Now since we are just trying to optimize the part of code that checks whether the number to be divided with the given number is prime or not, and does so for all numbers from '1 to n', lets look at a more specific code, below, one that prints all primes in a range from '1 to n'.

#include<stdio.h>
void main()
{
    int i, j, n, count;
    printf("Enter the range: \n");
    scanf("%d", &n);
    printf("The prime numbers in between the range 1 to %d:\n",n);
    for(i = 1; i<=n; i++)
    {
        count = 0;
        for(j=2; j<i; j++)
        {
            if(i%j==0)
            //since prime numbers are only divisible by one and themselves
            //the count will only increase if the number is not a prime
            count++;
        }
        if(count==0 && i!= 1)
        printf("%d\n",i);
   }
}

here if n=100, 98 divisions will be performed for the if statement inside the nested for loop for n=1000 that's 998 calculations for a million that's two less than a million calculations JUST WHEN CHECKING IF THE LAST NUMBER IN THE RANGE IS PRIME OR NOT and given these calculations are performed in a sequential manner the code for anything larger than 5-6 digit numbers takes more than a reasonable amount of time to run.

Time Complexity

But first lets browse the web to try and understand time complexity,

The time complexity of an algorithm quantifies the amount of time taken by an algorithm to run as a function of the length of the input. Note that the time to run is a function of the length of the input and not the actual execution time of the machine on which the algorithm is running on.

credits : GeeksforGeeks

Now this is no tutorial on understanding time complexity and neither do I understand the technical depths of it. And regardless of how much you understand Time Complexity here's what you need to know, Time complexity will be evaluated for the algorithm, denoted by O(x) based on the length of the input the graph below shows some time complexity graphs the faster and the higher the CPU operations increase with respect to the length of the input the worse the algorithm is.

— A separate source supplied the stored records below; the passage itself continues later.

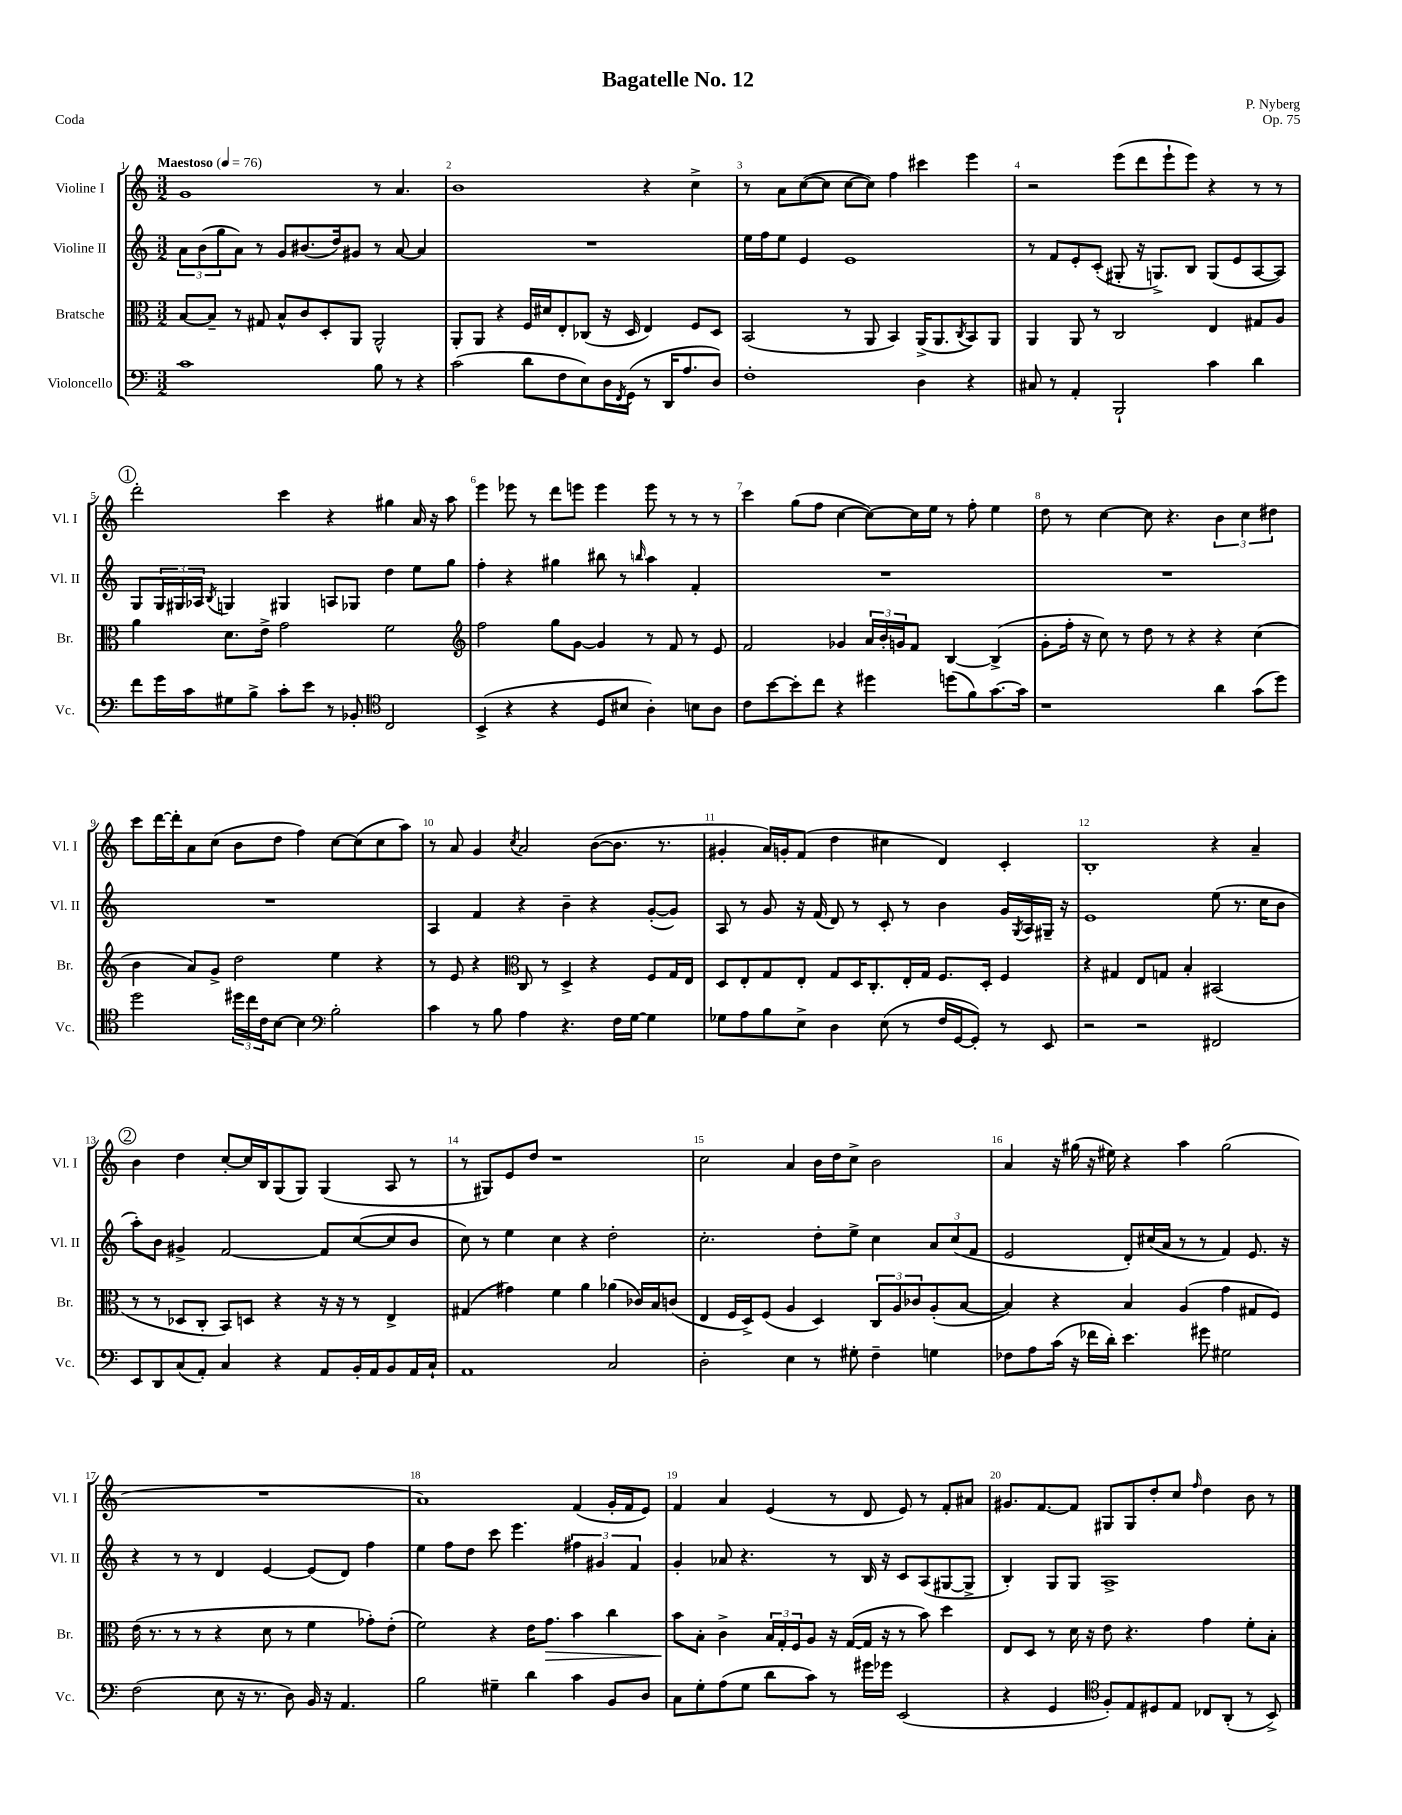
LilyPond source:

\header { title = "Bagatelle No. 12" composer = "P. Nyberg" opus = "Op. 75" piece = "Coda" }
<<
\new StaffGroup <<
\new Staff = "s0" \with { instrumentName = "Violine I" shortInstrumentName = "Vl. I" } {
    \clef treble \key c \major \numericTimeSignature \time 3/2 \tempo "Maestoso" 4 = 76
    g'1 r8 a'4. |
    b'1 r4 c''4-> |
    r8 a'8 c''8~( c''8 c''8~ c''8) f''4 cis'''4 e'''4 |
    r2 e'''8( d'''8 e'''8-! e'''8) r4 r8 r8 |
    \mark \markup { \circle "1" } d'''2-. c'''4 r4 gis''4 a'16 r16 a''8 |
    e'''4 ees'''8 r8 d'''8 e'''8 e'''4 e'''8 r8 r8 r8 |
    c'''4 g''8( f''8 c''4~ c''8~) c''16 e''16 r8 f''8-. e''4 |
    d''8 r8 c''4~ c''8 r4. \tuplet 3/2 { b'4 c''4 dis''4 } |
    c'''8 d'''16~ d'''16-. a'8 c''8( b'8 d''8 f''4) c''8~ c''8( c''8 a''8) |
    r8 a'8 g'4 \acciaccatura { c''8 } a'2 b'8~( b'8. r8. |
    gis'4-. a'16) g'16-. f'8( d''4 cis''4 d'4) c'4-. |
    b1-. r4 a'4-- |
    \mark \markup { \circle "2" } b'4 d''4 c''8~-. c''16 b16 g8( g8) g4( a8 r8 |
    r8 gis8) e'8 d''8 r1 |
    c''2 a'4 b'16 d''16 c''8-> b'2 |
    a'4 r16 gis''16( r16 eis''16) r4 a''4 gis''2( |
    R1. |
    a'1) f'4( g'16-. f'16 e'8) |
    f'4 a'4 e'4( r8 d'8 e'8) r8 f'8-. ais'8 |
    gis'8. f'8.~ f'8 gis8 gis8 d''8-. c''8 \grace { f''16 } d''4 b'8 r8 \bar "|." |
}
\new Staff = "s1" \with { instrumentName = "Violine II" shortInstrumentName = "Vl. II" } {
    \clef treble \key c \major \numericTimeSignature \time 3/2
    \tuplet 3/2 { a'8 b'8( g''8 } a'8) r8 g'8 bis'8.( d''16) gis'8 r8 a'8~ a'4 |
    R1. |
    e''16 f''16 e''8 e'4 e'1 |
    r8 f'8 e'8-. c'8-.( gis8-. r16 g8.->) b8 g8( e'8 a8~ a8) |
    \mark \markup { \circle "1" } g8 \tuplet 3/2 { g16 gis16 aes16 } \acciaccatura { b8 } g4 gis4 a8 ges8 d''4 e''8 g''8 |
    f''4-. r4 gis''4 bis''8 r8 \grace { b''16 } a''4 f'4-. |
    R1. |
    R1. |
    R1. |
    a4 f'4 r4 b'4-- r4 g'8~-.( g'8) |
    a8 r8 g'8 r16 f'16( d'8) r8 c'8-. r8 b'4 g'16 \acciaccatura { g8 } a16 gis16-- r16 |
    e'1 e''8( r8. c''16 b'8 |
    \mark \markup { \circle "2" } a''8-.) b'8 gis'4-> f'2~ f'8 c''8~( c''8 b'8 |
    c''8) r8 e''4 c''4 r4 d''2-. |
    c''2.-. d''8-. e''8-> c''4 \tuplet 3/2 { a'8 c''8( f'8 } |
    e'2 d'8-.) cis''16( a'16 r8 r8 f'4) e'8. r16 |
    r4 r8 r8 d'4 e'4~ e'8( d'8) f''4 |
    e''4 f''8 d''8 c'''8 e'''4. \tuplet 3/2 { fis''4 gis'4 f'4 } |
    g'4-. aes'8 r4. r8 b16 r16 c'8 a8( gis8~ gis8-> |
    b4-.) g8 g8 a1-> \bar "|." |
}
\new Staff = "s2" \with { instrumentName = "Bratsche" shortInstrumentName = "Br." } {
    \clef alto \key c \major \numericTimeSignature \time 3/2
    b8~ b8-- r8 gis8 b8-^ c'8 d8-. a,8 a,2-^ |
    a,8-. a,8 r4 f16 dis'16 e8-. ces8( r16 d16 e4) f8 d8 |
    b,2( r8 a,8 b,4) a,16->( a,8. \acciaccatura { c8 } b,8) a,8 |
    a,4 a,8 r8 c2 e4 gis8 a8 |
    \mark \markup { \circle "1" } a'4 d'8. e'16-> g'2 f'2 |
    \clef treble f''2 g''8 g'8~ g'4 r8 f'8 r8 e'8 |
    f'2 ges'4 \tuplet 3/2 { a'16 b'16-. g'16 } f'8 b4~ b4->( |
    g'8-. f''16-. r16 c''8) r8 d''8 r8 r4 r4 c''4( |
    b'4 a'8) g'8-> d''2 e''4 r4 |
    r8 e'8 r4 \clef alto c8 r8 d4-> r4 f8 g16 e16 |
    d8 e8-. g8 e8-. g8 d16 c8.-. e16-. g16 f8. d16-. f4 |
    r4 gis4 e8 g8 b4-. bis,2( |
    \mark \markup { \circle "2" } r8 r8 des8 c8-. b,8) d8 r4 r16 r16 r8 e4-> |
    gis4( gis'4) f'4 a'4 aes'4( ces'16) b16 c'8( |
    e4 f16 d16->) f8( a4 d4) \tuplet 3/2 { c8 a8 ces'8 } a8-.( b8~ |
    b4) r4 b4 a4( g'4 gis8 f8) |
    e'16( r8. r8 r8 r4 d'8 r8 f'4 ges'8-.) e'8-.( |
    f'2) r4 e'16 g'8.\> b'4 c''4 |
    b'8\! b8-. c'4-> \tuplet 3/2 { b16 g16-. f16 } a8 r16 g16~( g16 r16 r8 b'8) d''4 |
    e8 d8 r8 d'16 r16 e'8 r4. g'4 f'8-. b8-. \bar "|." |
}
\new Staff = "s3" \with { instrumentName = "Violoncello" shortInstrumentName = "Vc." } {
    \clef bass \key c \major \numericTimeSignature \time 3/2
    c'1 b8 r8 r4 |
    c'2( d'8 f8 e8) d16 \acciaccatura { f,8 } g,16( r8 d,16 a8. d8) |
    f1-. d4 r4 |
    cis8 r8 a,4-. b,,2-! c'4 d'4 |
    \mark \markup { \circle "1" } f'8 g'16 c'16 gis8 b8-> c'8-. e'8 r8 bes,8-. \clef tenor c2 |
    b,4->( r4 r4 d8 bis8 a4-.) b8 a8 |
    c'8 b'8~ b'8-. c''8 r4 dis''4 d''8( f'8) g'8.~ g'16 |
    r1 a'4 g'8( d''8) |
    d''2 \tuplet 3/2 { dis''16 c''16 c'16 } b8~ b4 \clef bass b2-. |
    c'4 r8 b8 a4 r4. f16 g16~ g4 |
    ges8 a8 b8 e8-> d4 e8( r8 f16 g,16~ g,8-.) r8 e,8 |
    r2 r2 fis,2 |
    \mark \markup { \circle "2" } e,8 d,8 c8( a,8-.) c4 r4 a,8 b,16-. a,16 b,8 a,16 c16-! |
    a,1 c2 |
    d2-. e4 r8 gis8-. f4-- g4 |
    fes8 a8 c'16( r16 fes'16 d'16-.) e'4. gis'8 gis2 |
    f2( e8 r16 r8. d8) b,16 r16 a,4. |
    b2 gis4-- d'4 c'4 b,8 d8 |
    c8 g8-. a8( g8 d'8 c'8) r8 gis'16 ges'16 e,2( |
    r4 g,4 \clef tenor f8-.) e8 dis8 e8 ces8 a,8-.( r8 b,8->) \bar "|." |
}
>>
>>
\layout { \context { \Score \override BarNumber.break-visibility = ##(#f #t #t) barNumberVisibility = #all-bar-numbers-visible } }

made with : chart.xkcd& cutecharts.py

Our original algorithm obtained by brute force will have a time complexity of O(N^2). Now there are multiple approaches to optimize the algorithm to print prime numbers in a given range a lot of them

• Since the number ‘n’ cannot be divided by any number greater than ‘n/2’. So we only need to iterate up to n/2.[Time Complexity: O(N^2)]

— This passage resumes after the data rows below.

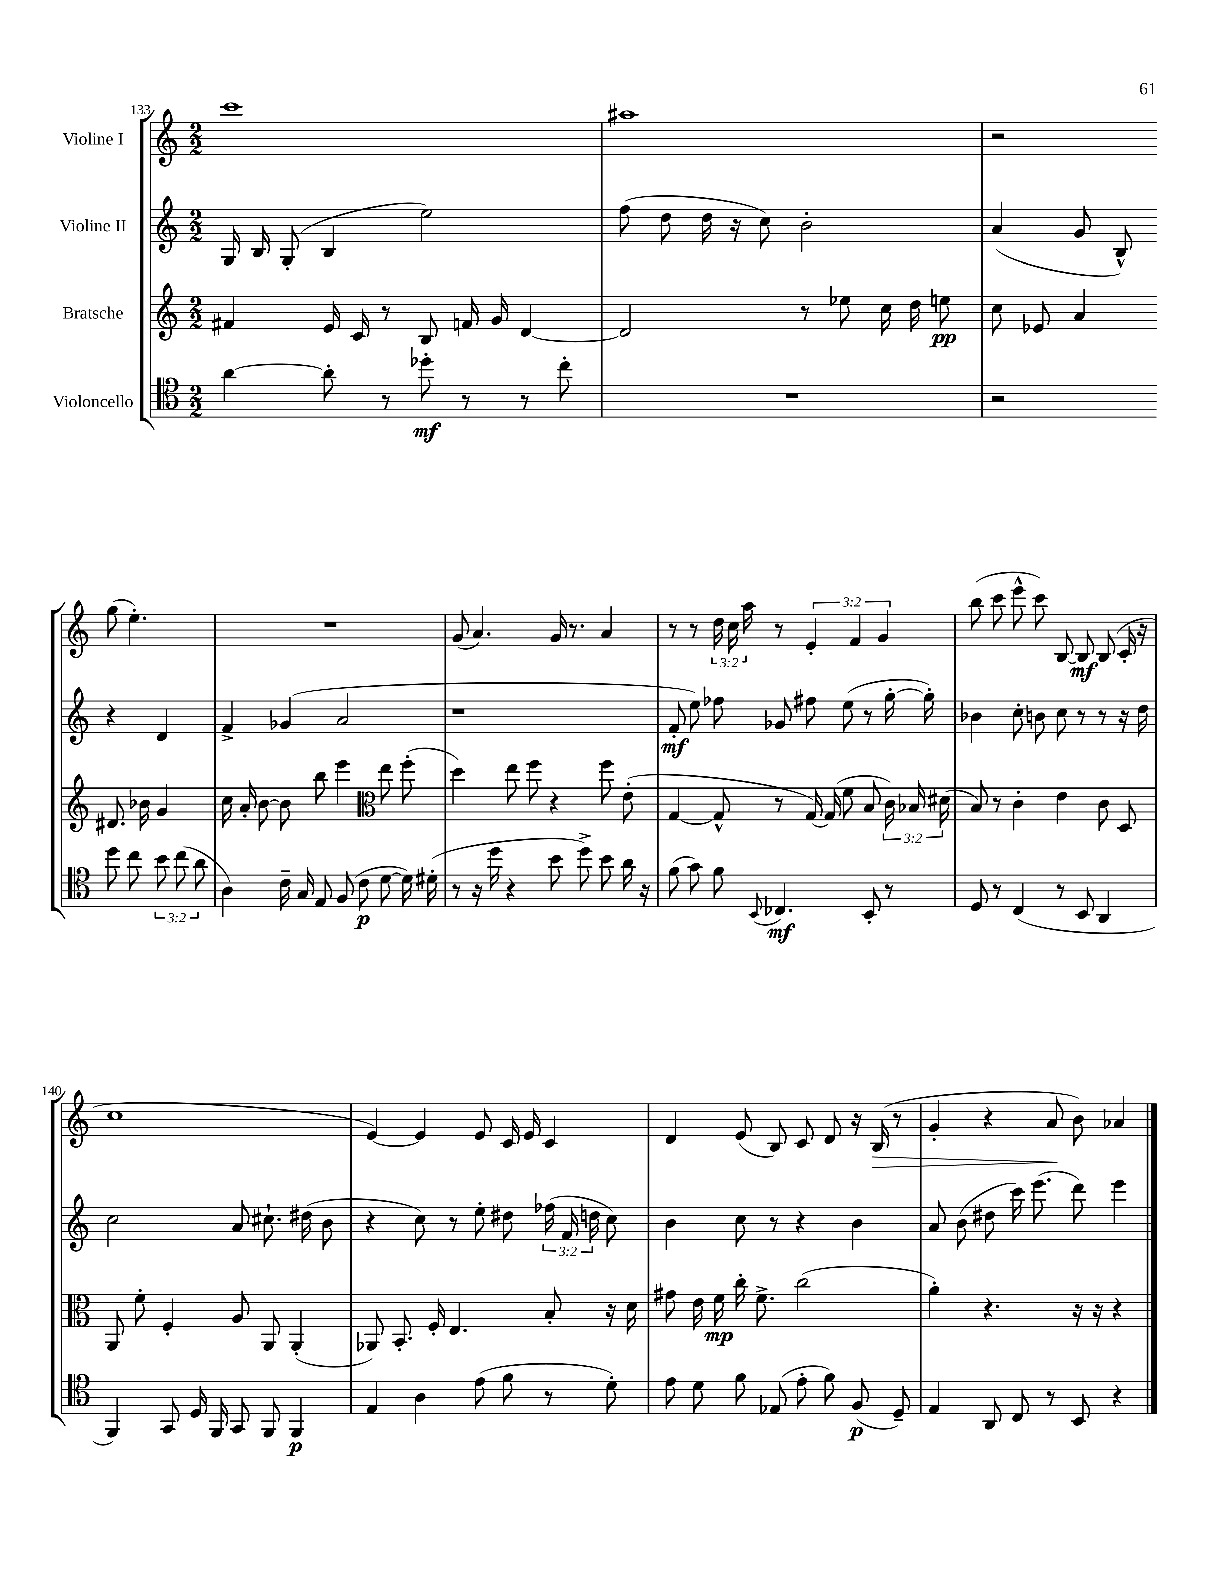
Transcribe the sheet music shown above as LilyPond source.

<<
\new StaffGroup <<
\new Staff = "s0" \with { instrumentName = "Violine I" } {
    \clef treble \key c \major \numericTimeSignature \time 2/2 \override Staff.TupletNumber.text = #tuplet-number::calc-fraction-text
    \autoBeamOff c'''1 |
    ais''1 |
    r2 g''8( e''4.-.) |
    R1 |
    g'8( a'4.) g'16 r8. a'4 |
    r8 r8 \tuplet 3/2 { d''16 c''16 a''16 } r8 \tuplet 3/2 { e'4-. f'4 g'4 } |
    b''8( c'''8 e'''8-^ c'''8) b8~ b8\mf b8( c'16-. r16 |
    c''1 |
    e'4~) e'4 e'8 c'16 e'16 c'4 |
    d'4 e'8( b8) c'8 d'8 r16 b16\>( r8 |
    g'4-. r4 a'8\! b'8) aes'4 \bar "|." |
}
\new Staff = "s1" \with { instrumentName = "Violine II" } {
    \clef treble \key c \major \numericTimeSignature \time 2/2 \override Staff.TupletNumber.text = #tuplet-number::calc-fraction-text
    \autoBeamOff g16 b16 g8-.( b4 e''2) |
    f''8( d''8 d''16 r16 c''8) b'2-. |
    a'4( g'8 b8-^) r4 d'4 |
    f'4-> ges'4( a'2 |
    r1 |
    f'8-.\mf e''8) fes''8 ges'8 fis''8 e''8( r8 g''16~-. g''16-.) |
    bes'4 c''8-. b'8 c''8 r8 r8 r16 d''16 |
    c''2 a'8 cis''8.-! dis''16( b'8 |
    r4 c''8) r8 e''8-. dis''8 \tuplet 3/2 { fes''16( f'16 d''16 } c''8) |
    b'4 c''8 r8 r4 b'4 |
    a'8 b'8( dis''8 c'''16) e'''8.( d'''8) e'''4 \bar "|." |
}
\new Staff = "s2" \with { instrumentName = "Bratsche" } {
    \clef treble \key c \major \numericTimeSignature \time 2/2 \override Staff.TupletNumber.text = #tuplet-number::calc-fraction-text
    \autoBeamOff fis'4 e'16 c'16 r8 b8 f'16 g'16 d'4~ |
    d'2 r8 ees''8 c''16 d''16 e''8\pp |
    c''8 ees'8 a'4 dis'8. bes'16 g'4 |
    c''16 a'16-. b'8~ b'8 b''8 e'''4 \clef alto e''8 f''8-.( |
    d''4) e''8 f''8 r4 f''8 e'8-.( |
    g4~ g8-^ r8 g16~) g16( f'8 b8 \tuplet 3/2 { c'16) bes16 dis'16( } |
    b8) r8 c'4-. e'4 c'8 d8 |
    a,8 f'8-. f4-. a8 a,8 a,4-.( |
    aes,8) b,8.-. f16-. e4. b8-. r16 d'16 |
    gis'8 e'16 f'16\mp c''16-. f'8.-> c''2( |
    a'4-.) r4. r16 r16 r4 \bar "|." |
}
\new Staff = "s3" \with { instrumentName = "Violoncello" } {
    \clef tenor \key c \major \numericTimeSignature \time 2/2 \override Staff.TupletNumber.text = #tuplet-number::calc-fraction-text
    \autoBeamOff a'4~ a'8-. r8 des''8-.\mf r8 r8 c''8-. |
    R1 |
    r2 d''8 c''8 \tuplet 3/2 { b'8 c''8( a'8 } |
    a4) c'16-- g16 e8 f8( c'8\p d'8~ d'16) dis'16-.( |
    r8 r16 d''16 r4 b'8 d''8->) b'8 a'16 r16 |
    f'8( g'8) f'8 \appoggiatura { b,8 } ces4.\mf b,8-. r8 |
    d8 r8 c4( r8 b,8 a,4 |
    f,4) g,8 d16 f,16 g,8 f,8 f,4\p |
    e4 a4 e'8( f'8 r8 d'8-.) |
    e'8 d'8 f'8 ees8( e'8-. f'8) f8\p( d8--) |
    e4 a,8 c8 r8 b,8 r4 \bar "|." |
}
>>
>>
\layout { \context { \Score currentBarNumber = #133 } }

• If n is not divided by any number less than or equals to the square root of n then, it will not be divided by any number greater than the square root of n. So, we only need to check up to the square root of n.[[Time Complexity: O(N^3/2)]]

refer here to get in depth codes and explanation

Sieve of Eratosthenes

But the most interesting of all and the method with the most understated logic of all simply skip the the multiples of each prime, starting with the first prime number, 2. The multiples of a given prime are generated as a sequence of numbers starting from that prime. This is the sieve's key distinction from using trial division to sequentially test each candidate number for divisibility by each prime.

You can learn more about it here and here

Here is a gif thoroughly demonstrating this method

This simple trick reduces the Time complexity to O(n*log(log(n))).

Here a look at the difference in Time Complexity Charts between all three approaches

In Desmos:

In cutecharts.py for a not so accurate but prettier look

Just goes to show how seemingly random and little things in mathematics can speed up processes and help improve algorithms and how a little curiosity to explore out of the box leads to internet rabbit holes with a lot to learn. The first code I wrote to solve problem 3 on the project euler website lead me to learning on all this. Hope this helps you too.

And yes speaking of the code that started it all as I was writing this blogpost with the initial code running in the background. I got one more prime factor, yeah that code is really really that slow.